Quando sei ultimo, perdi sicurezza e autostima ma non è questo il valore della Sampdoria.

È così che Ranieri si presenta in conferenza stampa. Arriva in una piazza delusa ma pronta a schierarsi al suo fianco e della squadra per uscire da questa situazione durissima e imprevista. Chi avrebbe mai pensato che a questo punto della stagione i blucerchiati si sarebbero ritrovati sull'orlo della B? Nessuno. Ed è per questo che quel "Conta su di noi" scritto dai tifosi sullo striscione affisso all'ingresso del centro sportivo di Bogliasco acquisisce un valore molto importante per tutto l'ambiente. ‘Sor Claudio', romano di Testaccio, ripartirà dalla sua Roma e – ironia della sorte – al posto dello stesso allenatore che l'anno scorso sostituì nella Capitale.

Sono tifoso giallorosso, ma in campo non c'è amore, solo professionalità – ha aggiunto Ranieri -. Spero Di Francesco non mi odi, non fossi stato io sarebbe stato un altro… Quanto all'incrocio con la Roma, è un bellissimo destino perché vuol dire che sono tornato nel calcio di alto livello. Sceglierò undici giocatori che hanno voglia di lottare, il resto verrà da sé".

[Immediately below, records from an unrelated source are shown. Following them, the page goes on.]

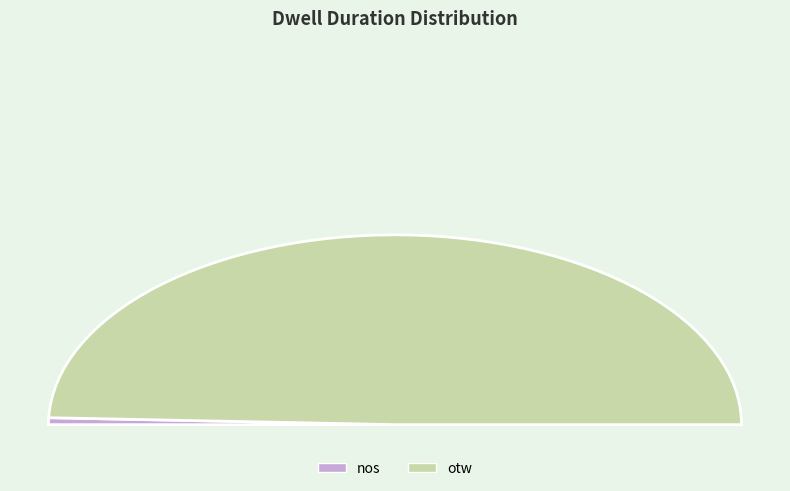

To the nearest percent, what is the combined percentage of nos and otw?

100%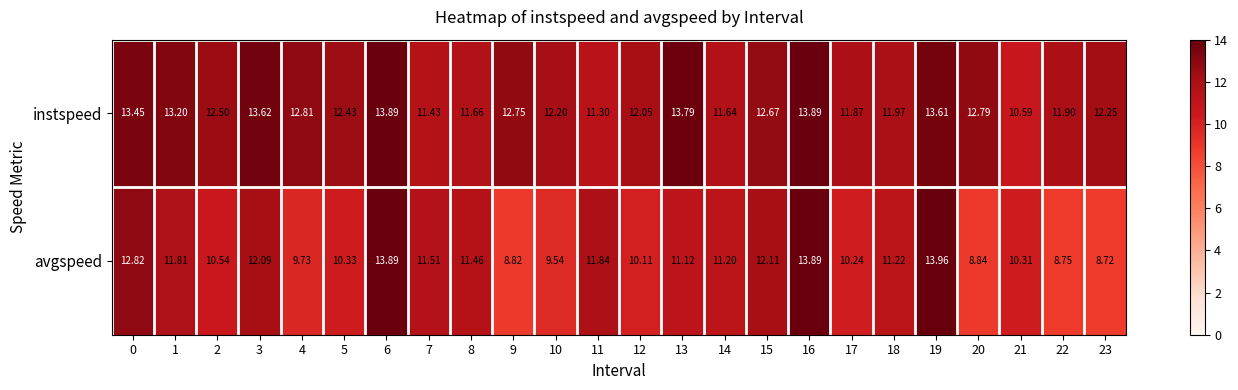

Between 4 and 12, which series saw the biggest shift?

instspeed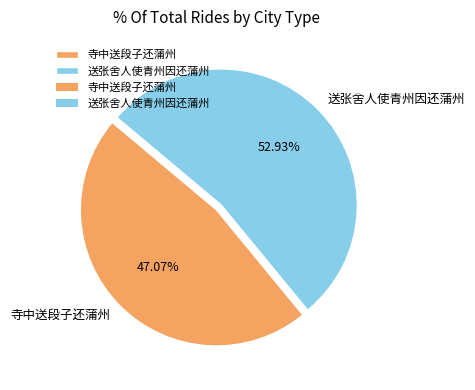

What portion of the pie excludes 送张舍人使青州因还蒲州?

47.1%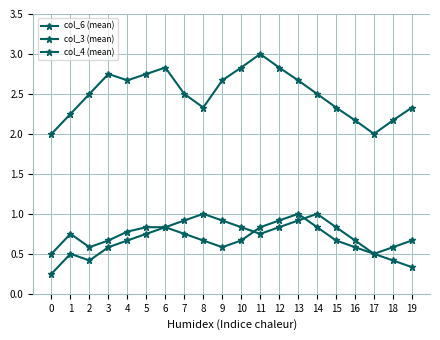

Does the chart display data point markers on the line(s)?

Yes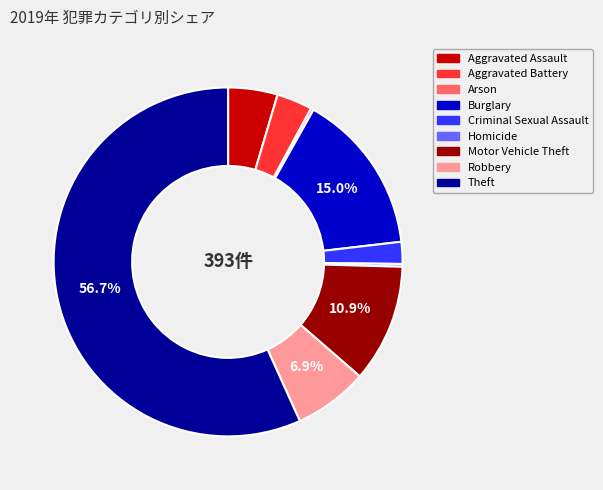

To the nearest percent, what is the difference between the largest and smallest slice percentages?

56%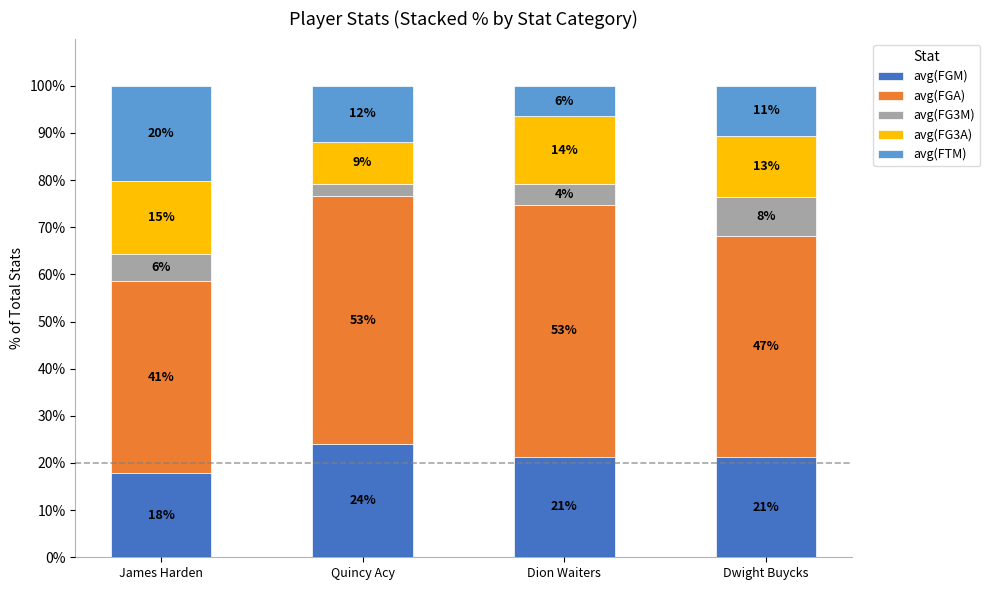

The value of avg(FG3M) at Dwight Buycks is 8.2. True or false?

True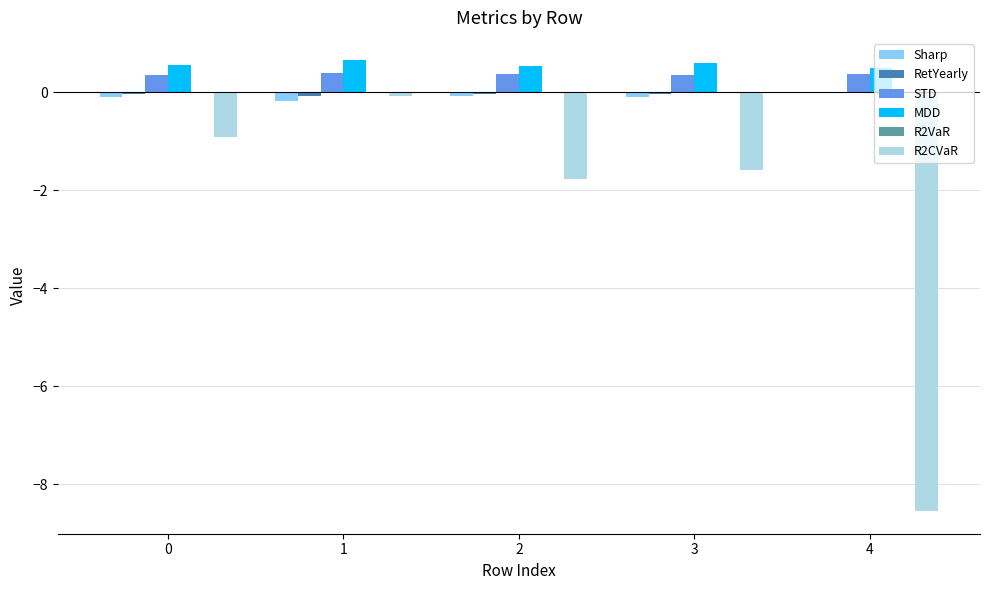

True or false: MDD has a value of 0.9 at 0.

False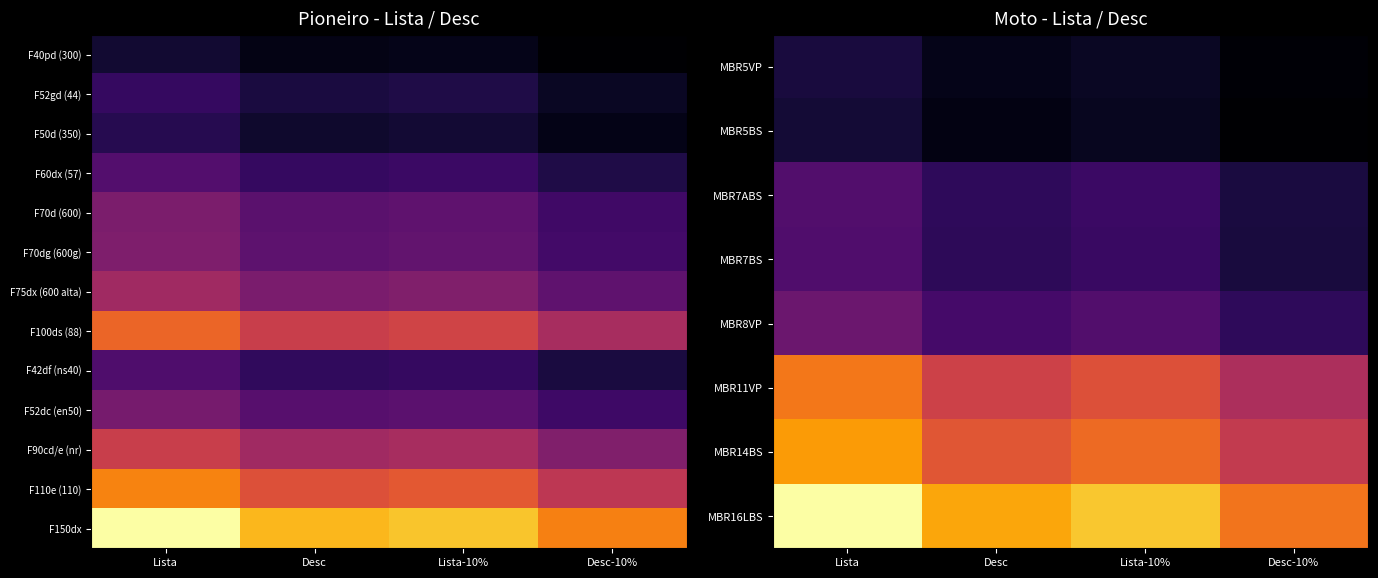

Is it true that F110e (110) equals 118592.2 at Desc-10%?

False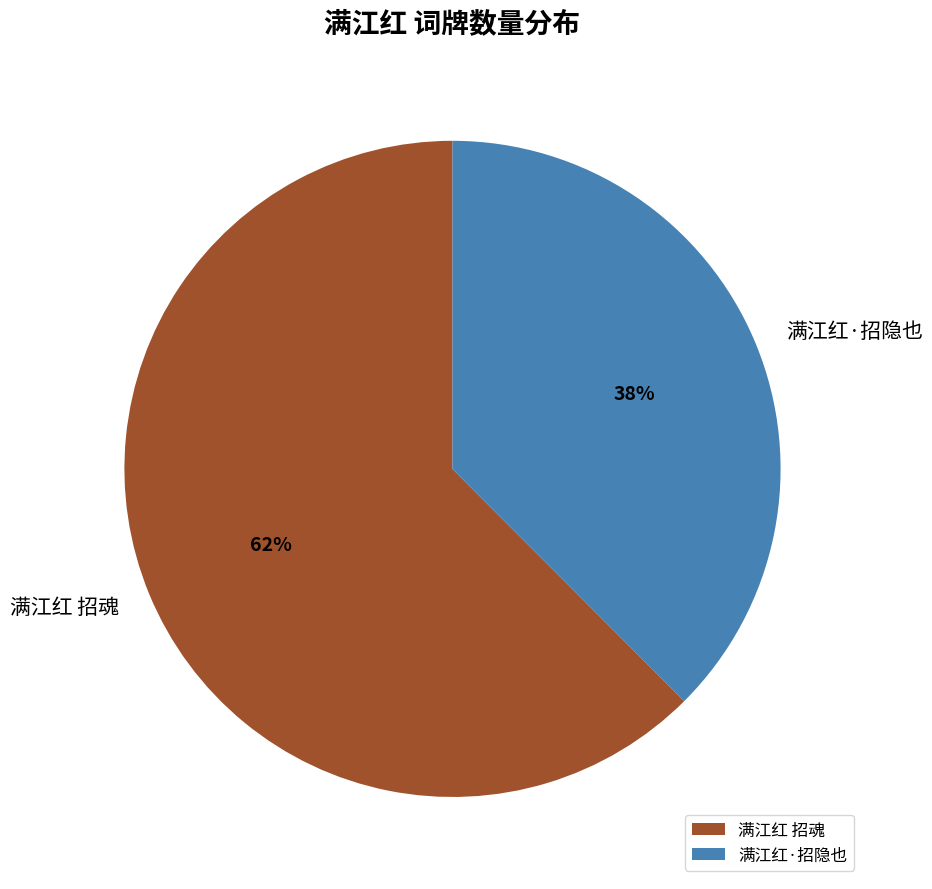

Rank the categories by value from highest to lowest.

满江红 招魂, 满江红·招隐也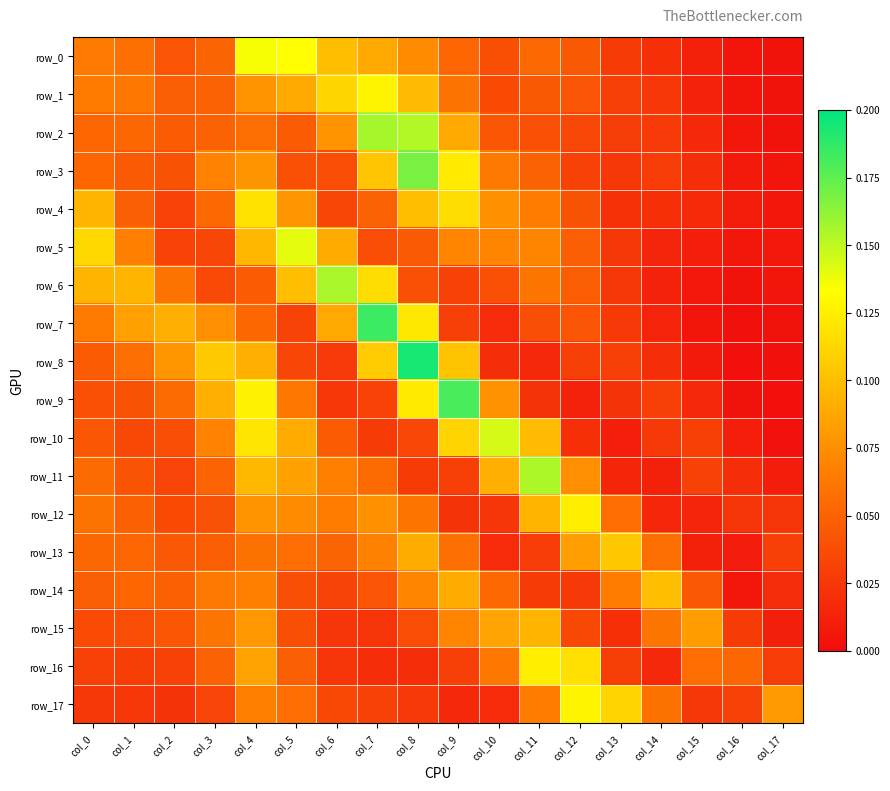

At which category does the chart reach its minimum across all series?

col_17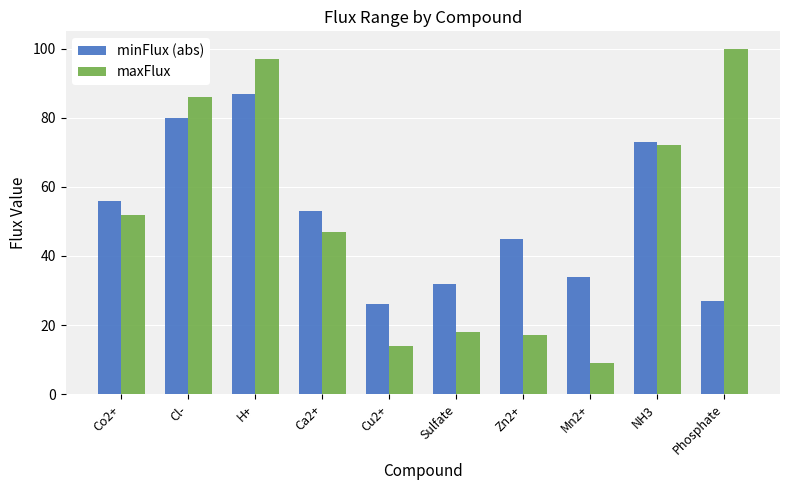

The maxFlux series shows 9 at Mn2+. True or false?

True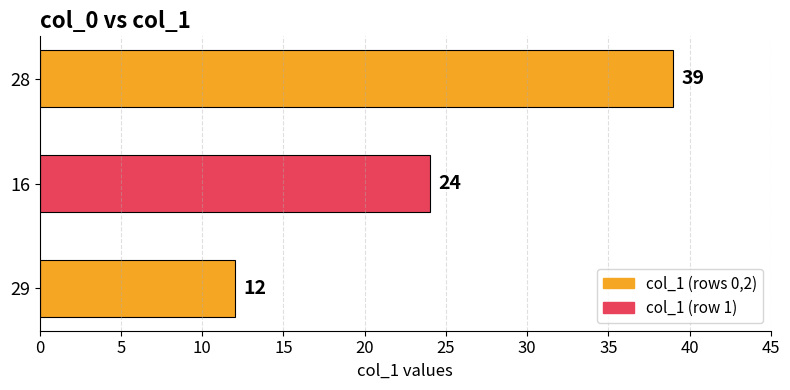

What is the change in value from 29 to 28?

+27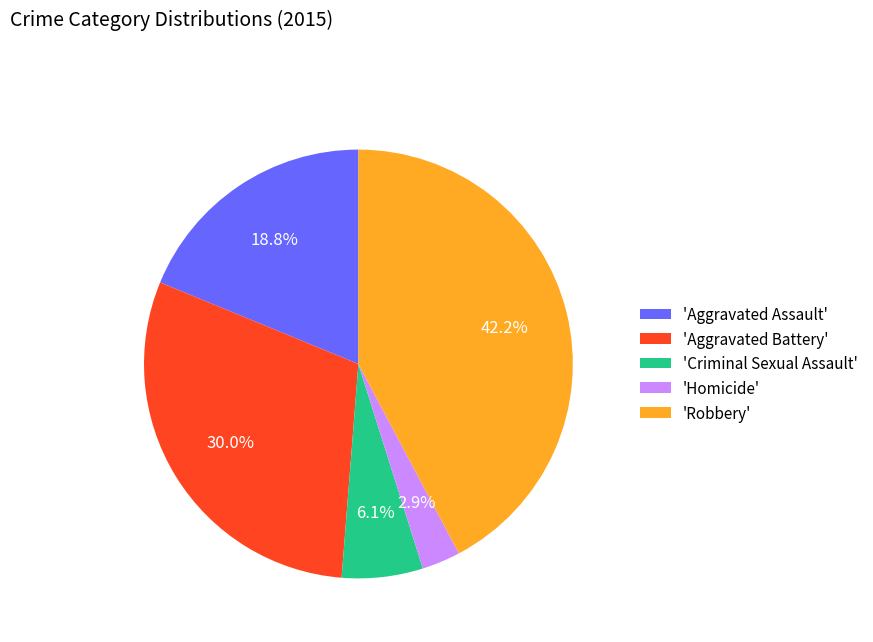

Between 'Homicide' and 'Robbery', which is larger?

'Robbery'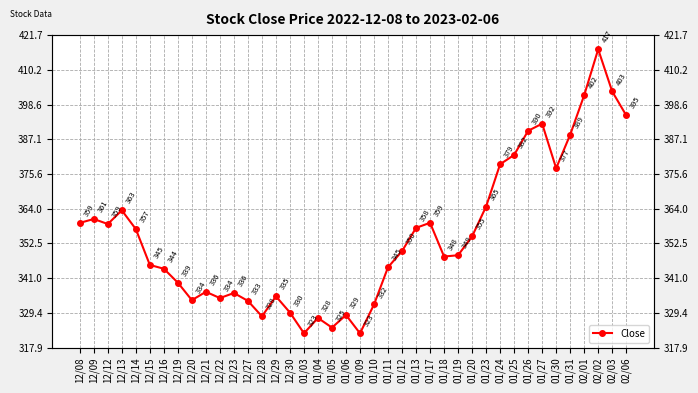

How many lines are shown in the chart?

1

Accanto a Ranieri c'è il presidente della Samp, Massimo Ferrero. Si dice pronto a intervenire sul mercato se necessario e in base alle richieste dell'allenatore. Gennaio, però, è ancora lontano e il tecnico può solo ripartire da chi c'è adesso sperando di arrivare alla sessione invernale delle trattative in una posizione di classifica migliore.

Quagliarella è un calciatore che fa la differenza – ha ammesso il neo allenatore -. L'anno scorso ha vinto il titolo di capocannoniere ma è lui che deve aiutarsi per primo, è il simbolo della Sampdoria, è il punto di riferimento per i suoi compagni. Mi aspetto tanto da lui perché è il capitano, deve far vedere la voglia di lottare e di salvarsi.